Microsoft’s Windows Server 2003 has arrived. And the new operating system caters for the Storage Manager more than ever before. We take a look at some of the new and enhanced features Windows 2003 introduces and what likely benefits they will provide.

Volume Shadow Copy Service (New Feature)
I’m sure we can all think of occasions where we have inadvertently amended or deleted a crucial file. The pain experienced at losing important documents is only compounded when we discover the file is not on a backup – or may be a file created since the last backup was taken. Volume Shadow Copy (VSS) is a new feature aimed at reducing the “D’oh” factor out of accidental file deletions or modifications. VSS takes a point-in-time copy (or snapshot) of a disk volume (which at the moment is read-only). Copying occurs based on time or other triggered events, including system start-up and user logon. The shadow copy of the volume can then be accessed as a normal read-only directory, allowing files to be copied back into a location the user chooses. Enabling shadow copies requires at least 100MB of free space on the volume and each shadow copy further eats into the free space on the disk. VSS is not however, purely a file recovery tool. Through the use of “writers”, VSS can interact with applications to ensure shadow copies are taken consistently with the application. VSS also provides support for hardware-based volume copies. VSS information can also be accessed on the command line through the “vssadmin” command.

DISKPART Command (New Feature)
The new DISKPART command provides command line functionality to the features of the Logical Disk Manager (Disk Management in Computer Management). This means you can script the operations you’d normally have to perform via the GUI. It is possible to create volumes, convert basic disks to dynamic disks and most destructive of all, to delete disks and partitions. The command is a double-edged sword. Yes, it’s great to be able to create and destroy partitions with a single command, however on the negative side, there’s not a lot of confirmation enabled, so I was able to delete an entire partition (thankfully with only test data) before I’d realised what I’d done. I suggest that Microsoft needs to include confirmation by default and allow the user to bypass that confirmation using a switch on the command when running the command as part of a script.

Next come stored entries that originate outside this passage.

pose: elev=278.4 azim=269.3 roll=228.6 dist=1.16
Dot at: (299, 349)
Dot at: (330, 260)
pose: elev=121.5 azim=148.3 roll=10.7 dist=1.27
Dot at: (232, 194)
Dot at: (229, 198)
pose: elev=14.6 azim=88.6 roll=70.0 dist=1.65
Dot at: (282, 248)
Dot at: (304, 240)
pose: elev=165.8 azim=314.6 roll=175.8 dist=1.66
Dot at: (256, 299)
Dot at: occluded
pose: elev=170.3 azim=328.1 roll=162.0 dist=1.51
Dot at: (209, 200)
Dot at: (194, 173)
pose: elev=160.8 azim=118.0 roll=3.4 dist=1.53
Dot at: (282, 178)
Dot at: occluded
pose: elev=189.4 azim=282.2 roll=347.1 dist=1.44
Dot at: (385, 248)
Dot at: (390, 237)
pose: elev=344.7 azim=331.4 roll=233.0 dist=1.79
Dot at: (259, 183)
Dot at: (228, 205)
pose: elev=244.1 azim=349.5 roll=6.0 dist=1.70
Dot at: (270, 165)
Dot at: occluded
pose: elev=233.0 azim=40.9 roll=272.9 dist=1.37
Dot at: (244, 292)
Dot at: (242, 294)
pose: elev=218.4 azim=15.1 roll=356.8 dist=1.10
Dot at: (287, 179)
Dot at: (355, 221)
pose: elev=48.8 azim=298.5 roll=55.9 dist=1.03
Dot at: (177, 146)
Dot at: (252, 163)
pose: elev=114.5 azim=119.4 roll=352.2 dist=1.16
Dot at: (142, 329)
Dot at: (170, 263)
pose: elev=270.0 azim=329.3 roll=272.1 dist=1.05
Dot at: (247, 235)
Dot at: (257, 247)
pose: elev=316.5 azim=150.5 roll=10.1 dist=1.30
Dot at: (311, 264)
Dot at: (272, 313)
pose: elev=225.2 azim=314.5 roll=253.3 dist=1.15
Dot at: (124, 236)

Virtual Disk Service (New Feature)
VDS is Microsoft’s attempt to standardise the API infrastructure for managing storage from multiple vendors who currently implement their own API or command infrastructure. The Virtual Disk Service provides management API functions to existing tools such as Disk Management and the DISKPART command. In turn, VDS passes API calls to provider software, which interacts directly with the vendor hardware. The hardware vendor is expected to write the provider code. Microsoft has supplied providers for basic and dynamic disks in the standard distribution of Windows 2003 Server.

Automated System Recovery (New Feature)
ASR works in conjunction with the standard Windows Backup tool to create a snapshot of critical system files and configuration information that can be used to rebuild a crashed server. ASR is really a last resort tool, as it requires you to re-install a new copy of the operating system. The ASR configuration save information is written to a floppy disk during backup then re-used during the installation of the Operating System. You must also maintain a backup copy of your data, which also has to be restored after the Operating System is rebuilt.

Open File Backup (New Feature)
In previous versions of the “Backup” command, any open files didn’t get backed up. Through the use of VSS (Volume Shadow Copy Service), open files can now be backed up.

Encrypting File System (Enhanced Feature).
The Encrypting File System (EFS) was first introduced with Windows 2000. This encrypted the contents of an NTFS file or directory, preventing access to other than the encrypting user. EFS has been updated in Windows Server 2003 to allow access to be granted to more than one user. It is now also possible to encrypt offline files and files in web folders.

Chkdsk Command (Improved Feature)
Windows Server 2003 includes performance improvements to the “chkdsk” command. Microsoft quotes improvements of between 20% - 38% over Windows 2000 Server and 140% - 1200% over Windows NT 4.0 Server, however these figures are based on volumes containing millions of files.

DFS Enhancements (Improved Feature)
DFS (Distributed File System) allows data located on multiple servers to be accessed through a consistent Network share structure. In addition, data can be replicated between multiple servers to provide data resilience and failover capabilities. DFS has been enhanced in Windows 2003 Server to enable a single server to host multiple roots. Other improvements in DFS deliver more reliable load balancing, better file replication between DFS sites and servers, and closest-site selection for users accessing the network.

These are just some of the storage enhancements to Windows 2003 Server. Not discussed here are minor improvements to SAN support and the Multipath I/O driver development kit. Over the coming months, we hope to expand on the new storage features and develop some best practice recommendations for their implementation.